This blog post is about running more ROMs in the Arcade Learning Environment by delegating execution to C++.

Background

ALE-Py has gotten a lot of new features but not enough people know about the native C++ vector implementation (PR 599). ALE-Py has had the AtariVectorEnv interface since April 2025, which adds support for standard preprocessing, asynchronous send/recv between the agent and the environment, and multiple instances of the same ROM; the ALE-Py vector environment docs are here for more info. Here’s how you create the Python interface:

from ale_py.vector_env import AtariVectorEnv

# Create a vector environment with 4 parallel instances of Breakout
envs = AtariVectorEnv(
    game="breakout",  # The ROM id, not the Gymnasium environment id
    num_envs=4,
)

Support for multiple ROMs (PR)

My PR extends the AtariVectorEnv to accept a list of ROMs, adding the games parameter in the constructor, num_envs can be used to duplicate the list.

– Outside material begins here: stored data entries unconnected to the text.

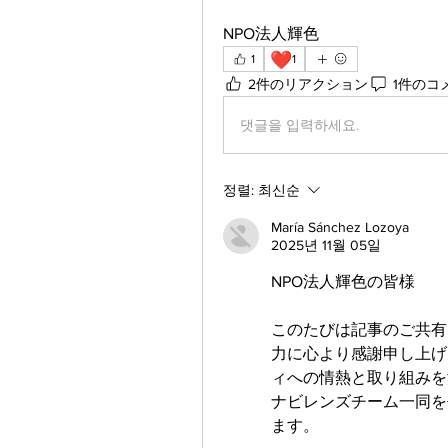
NPO法人輝色
❤️
1
1
2件のリアクション
1件のコ
댓글을 입력하세요.
정렬:
최신순
María Sánchez Lozoya
2025년 11월 05일
NPO法人輝色の皆様
このたびは記事のご共有
力に心より感謝申し上げ
ィへの情熱と取り組みを
ナビレンズチーム一同を
ます。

Each ROM runs independantly: each ROM has its own episode state, autoresets independently, and terminates and truncations independantly. Here is how you spawn multiple ROMs:

# with num_envs
envs = AtariVectorEnv(games=["pong", "breakout", "space_invaders"], num_envs=2)
# ["pong", "pong", "breakout", "breakout", "space_invaders", "space_invaders"]

# manually
envs = AtariVectorEnv(games=["pong", "pong", "breakout", "space_invaders", "space_invaders", "space_invaders"])
# ["pong", "pong", "breakout", "space_invaders", "space_invaders", "space_invaders"]

As full_action_space is False by default, each ROM keeps its minimal action set and so the number of valid actions per ROM can be different. When ROMs have different action counts, single_action_space is None (there is no shared single space) and action_space is a MultiDiscrete with one count per ROM. Here’s an example with four ROMs where the last three support 6 actions:

import gymnasium as gym

assert envs.single_action_space is None
assert isinstance(envs.action_space, gym.spaces.MultiDiscrete)
print(envs.num_actions) # [4, 6, 6, 6] - preferable to use num_actions 

The chart below shows throughput versus latency using the multi-ROM feature. I use unique ROMs until 100 different ROMs are used, and then duplicate ROMs are added using round-robin assignment until 256 ROMs are used. The line below is the mean and the shaded band is the 95% confidence interval with 10 independant runs.

Latency vs throughput as we increase the number of ROMs (All ROMs)

ALE-Py AtariVectorEnv Gymnasium AsyncVectorEnv
Ryzen 9 7950X (16 Core) 2x Xeon Gold 6448Y (64 Core)

Packing all runs into a single job reduces the sequential speed of any single ROM but can massively increase the overall rate of completing an experiment up to the thread-count on the CPU. I gather results on an AMD Ryzen 9 16-Core CPU, and a machine with two Intel Xeon Gold 6448Y totaling 64 combined cores. The latency and throughput per hardware device improves before the CPU is saturated (32 cores or 64 cores). Increasing the number of ROMs past the thread count results in a speedup due to each ROM taking a different amount of time to execute.
We increase speedup past the thread count for each Processor by using a work-stealing threadpool.

If you’ve been using EnvPool for its vectorised implementation of environments I’d recommend giving ALE-Py’s vector interface a shot as it is actively maintained.